Assigned task ▸
From the Nordecon business-line text below, reproduce the passage word for word, starting at "PERFORMANCE BY BUSINESS" and ending at "real estate development.".

Reading text ▸
PERFORMANCE BY BUSINESS LINE
The core business of Nordecon International Group is general contracting and
project management in buildings and infrastructure construction. In addition,
the Group is involved in road construction and maintenance, environmental
engineering, concrete works and real estate development.

Consolidated revenue for the first quarter of 2009 was 590.7 million kroons
(37.8 million euros), a 24 per cent decrease from the 773.5 million kroons (49.4
million euros) generated in the first quarter of 2008. Revenue has decreased
mainly on account of shrinkage in demand in all the Group's markets. In
addition, the absolute revenue figure has been impacted by stiff competition
that has lowered the construction prices (see further explanations and
expectations for the future in Outlooks of the geographical markets where the
Group operates).

The Group tries to maintain the revenues generated by its main segments
(Buildings and Infrastructure) in balance as this helps disperse risks and
provides a more solid foundation under stressed circumstances when one segment
experiences shrinkage in operating volumes. In view of estimates of demand for
apartments, the proportion of housing construction revenue from apartment
buildings is will remain within the strategically defined 20 per cent.

Given data ▸
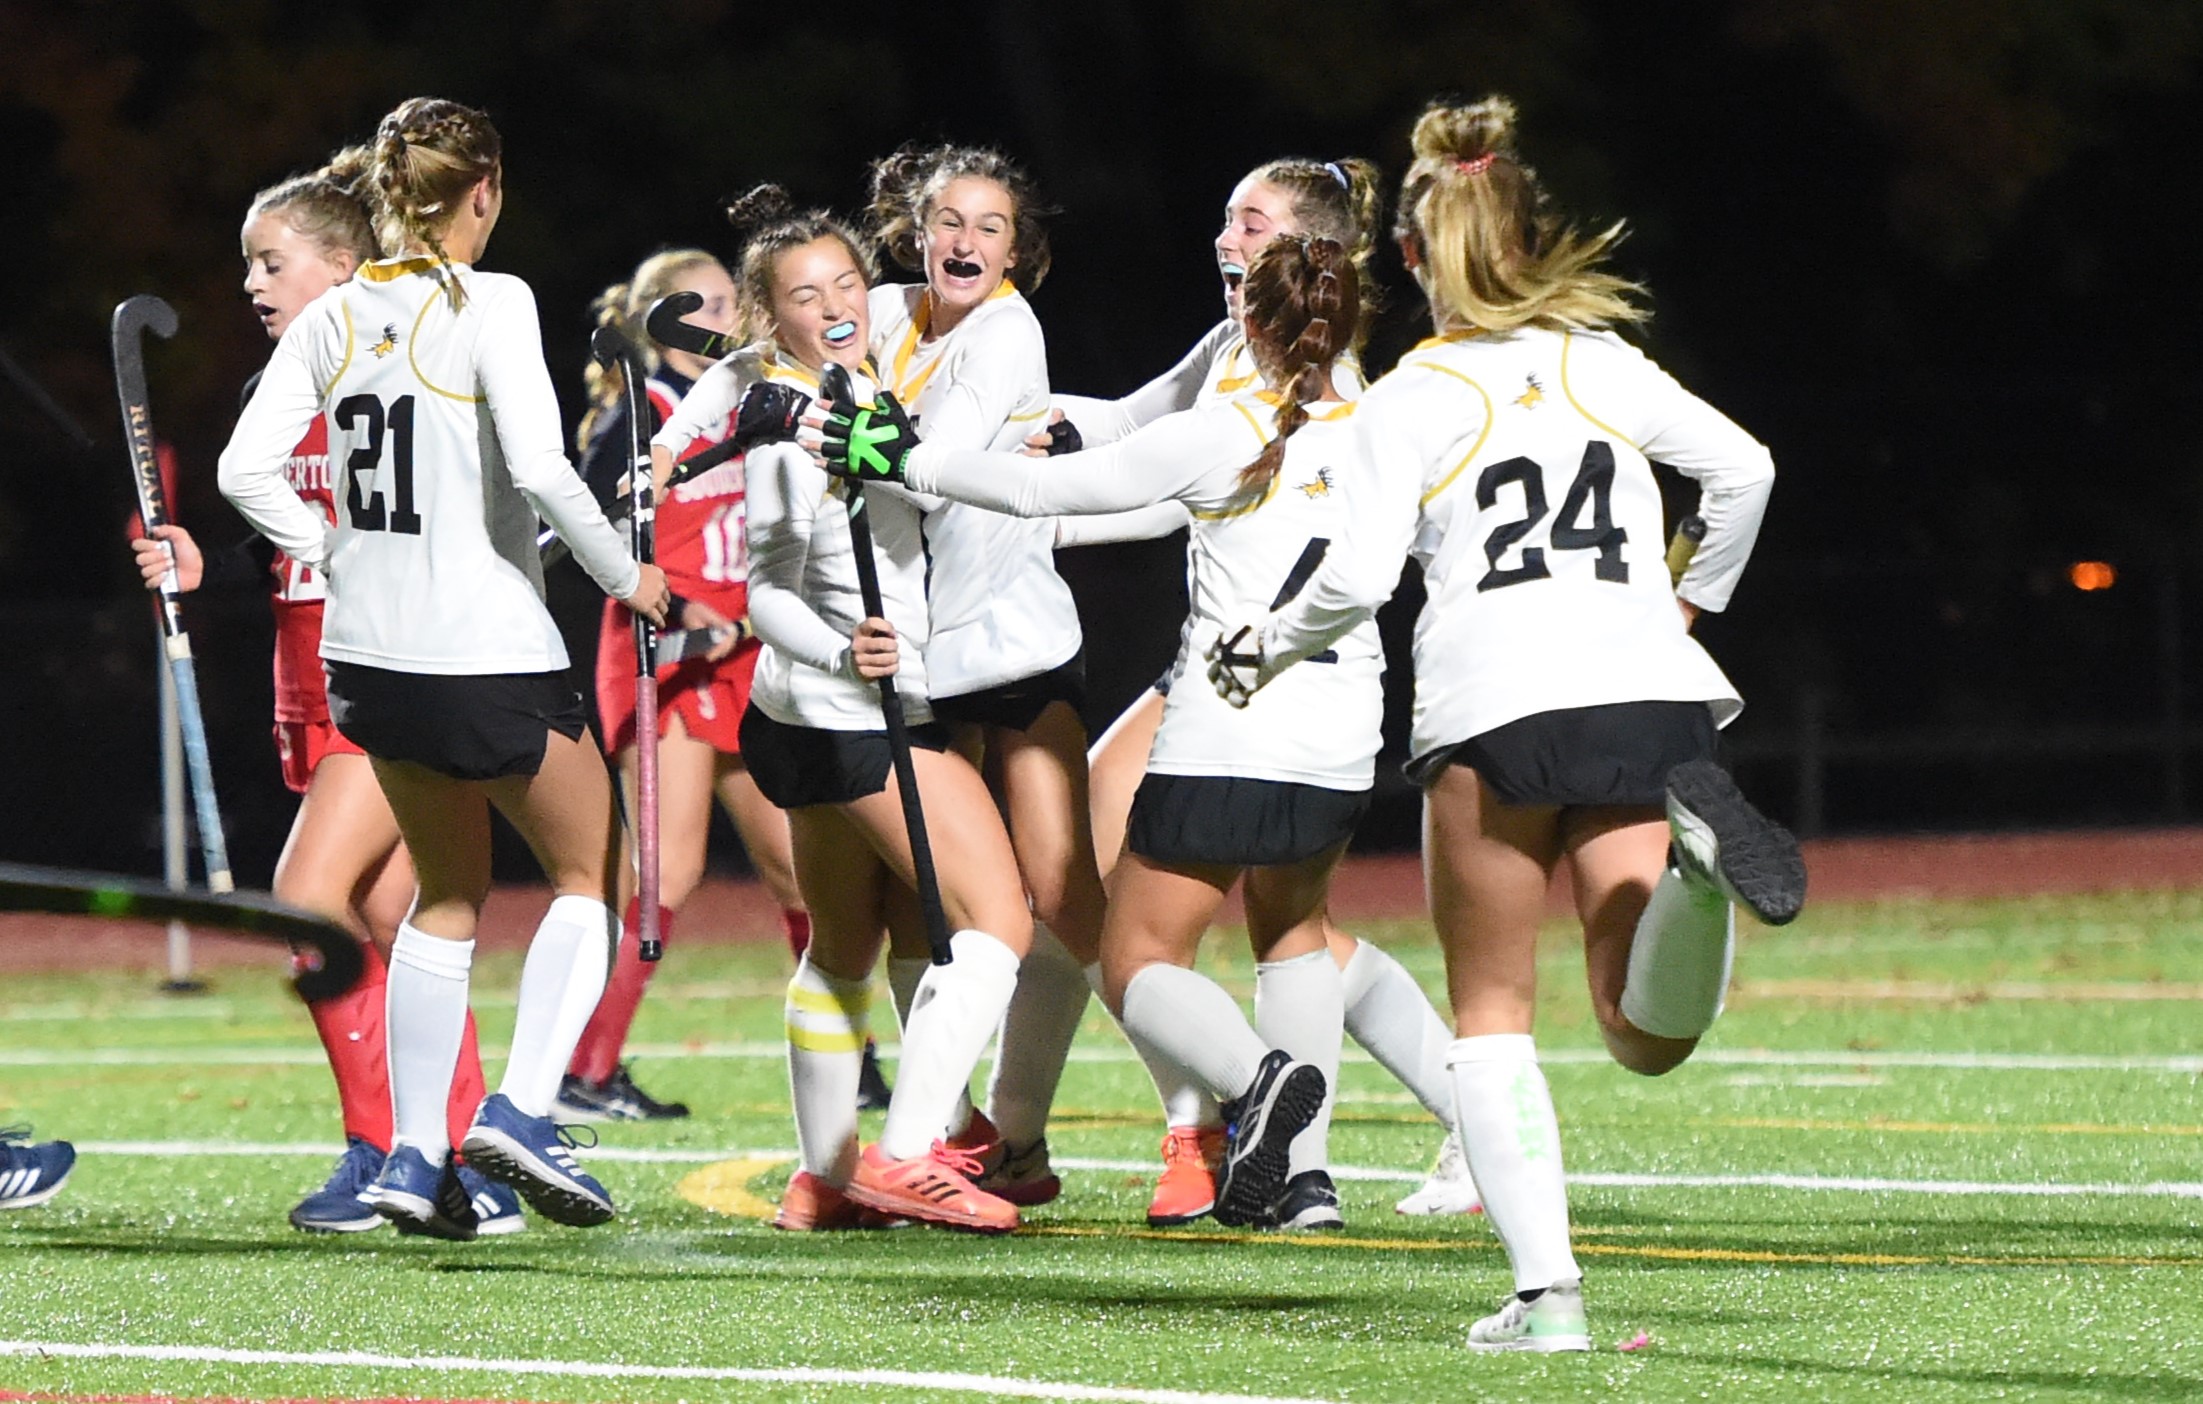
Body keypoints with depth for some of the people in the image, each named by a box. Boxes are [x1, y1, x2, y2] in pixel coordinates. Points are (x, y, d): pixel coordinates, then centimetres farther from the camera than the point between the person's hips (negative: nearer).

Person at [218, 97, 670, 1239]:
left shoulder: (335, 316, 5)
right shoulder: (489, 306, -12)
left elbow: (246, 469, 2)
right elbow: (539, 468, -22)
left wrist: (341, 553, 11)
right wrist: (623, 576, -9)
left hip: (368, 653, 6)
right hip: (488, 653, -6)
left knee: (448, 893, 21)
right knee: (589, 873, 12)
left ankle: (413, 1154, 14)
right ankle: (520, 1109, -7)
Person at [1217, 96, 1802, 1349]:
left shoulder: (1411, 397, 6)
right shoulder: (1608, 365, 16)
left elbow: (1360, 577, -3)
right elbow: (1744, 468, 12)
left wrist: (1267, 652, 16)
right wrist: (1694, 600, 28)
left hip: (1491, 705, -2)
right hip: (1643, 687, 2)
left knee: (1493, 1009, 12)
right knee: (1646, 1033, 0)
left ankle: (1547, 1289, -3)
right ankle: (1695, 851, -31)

Output ▸
PERFORMANCE BY BUSINESS LINE
The core business of Nordecon International Group is general contracting and
project management in buildings and infrastructure construction. In addition,
the Group is involved in road construction and maintenance, environmental
engineering, concrete works and real estate development.